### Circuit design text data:
******

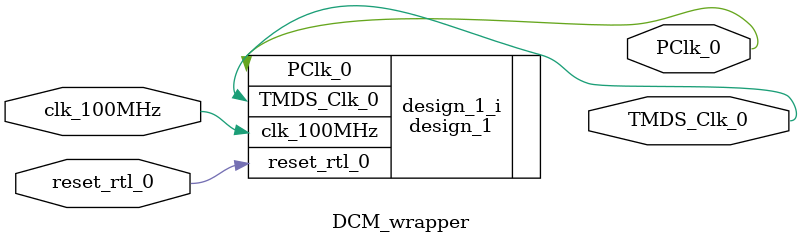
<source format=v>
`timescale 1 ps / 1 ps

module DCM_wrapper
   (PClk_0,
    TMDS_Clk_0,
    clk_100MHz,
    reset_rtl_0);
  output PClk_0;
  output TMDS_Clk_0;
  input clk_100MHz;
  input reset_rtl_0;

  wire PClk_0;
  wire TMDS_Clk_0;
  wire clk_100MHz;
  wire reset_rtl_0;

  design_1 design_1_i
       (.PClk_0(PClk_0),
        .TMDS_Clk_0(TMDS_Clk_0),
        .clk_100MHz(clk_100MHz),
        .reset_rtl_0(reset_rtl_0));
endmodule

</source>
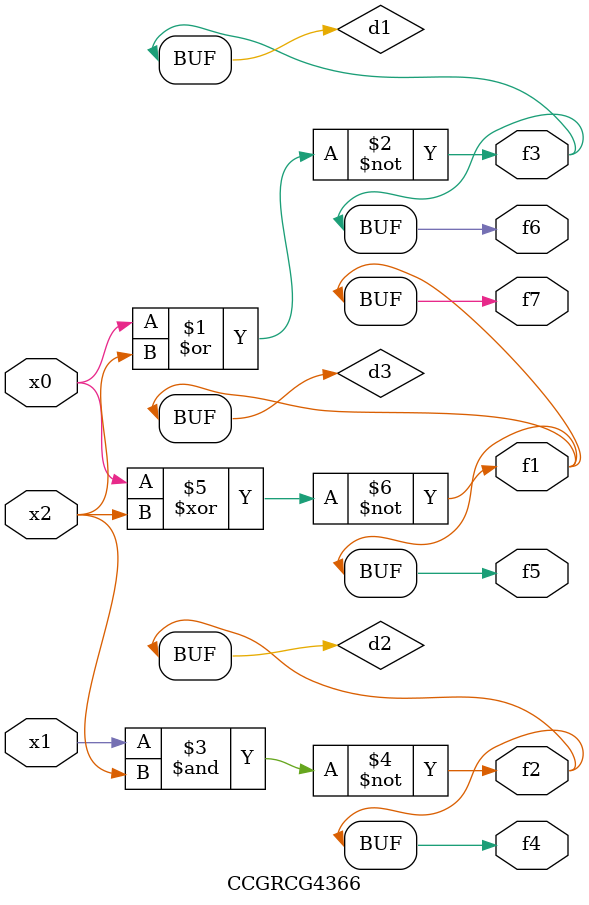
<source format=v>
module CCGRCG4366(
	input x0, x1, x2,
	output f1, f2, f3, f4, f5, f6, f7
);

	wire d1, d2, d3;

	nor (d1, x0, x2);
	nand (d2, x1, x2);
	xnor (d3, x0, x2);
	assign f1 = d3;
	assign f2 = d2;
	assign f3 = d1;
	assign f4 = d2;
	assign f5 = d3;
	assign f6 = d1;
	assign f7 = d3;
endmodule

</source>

******

### Work required:
Repeat every record above exactly, except the pictures.

### Written response:
<source format=v>
`timescale 1 ps / 1 ps

module DCM_wrapper
   (PClk_0,
    TMDS_Clk_0,
    clk_100MHz,
    reset_rtl_0);
  output PClk_0;
  output TMDS_Clk_0;
  input clk_100MHz;
  input reset_rtl_0;

  wire PClk_0;
  wire TMDS_Clk_0;
  wire clk_100MHz;
  wire reset_rtl_0;

  design_1 design_1_i
       (.PClk_0(PClk_0),
        .TMDS_Clk_0(TMDS_Clk_0),
        .clk_100MHz(clk_100MHz),
        .reset_rtl_0(reset_rtl_0));
endmodule

</source>
<source format=v>
module CCGRCG4366(
	input x0, x1, x2,
	output f1, f2, f3, f4, f5, f6, f7
);

	wire d1, d2, d3;

	nor (d1, x0, x2);
	nand (d2, x1, x2);
	xnor (d3, x0, x2);
	assign f1 = d3;
	assign f2 = d2;
	assign f3 = d1;
	assign f4 = d2;
	assign f5 = d3;
	assign f6 = d1;
	assign f7 = d3;
endmodule

</source>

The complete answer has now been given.